> What is asked:
Restate the entries between the lines holding "Rendered at 1654 by 1241 pixels." and "subtitle If we", inclusive, substituting "written text" for "text content" and changing nothing else.

> Exercise inputs:
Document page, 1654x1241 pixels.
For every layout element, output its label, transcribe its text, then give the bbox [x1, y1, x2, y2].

* * *

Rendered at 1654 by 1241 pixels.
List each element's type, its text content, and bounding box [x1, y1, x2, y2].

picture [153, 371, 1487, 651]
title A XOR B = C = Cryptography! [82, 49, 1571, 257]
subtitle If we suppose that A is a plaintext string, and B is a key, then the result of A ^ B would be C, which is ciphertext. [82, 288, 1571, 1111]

==

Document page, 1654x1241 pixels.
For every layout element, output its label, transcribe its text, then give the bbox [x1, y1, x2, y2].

> Reply:
Rendered at 1654 by 1241 pixels.
List each element's type, its written text, and bounding box [x1, y1, x2, y2].

picture [153, 371, 1487, 651]
title A XOR B = C = Cryptography! [82, 49, 1571, 257]
subtitle If we suppose that A is a plaintext string, and B is a key, then the result of A ^ B would be C, which is ciphertext. [82, 288, 1571, 1111]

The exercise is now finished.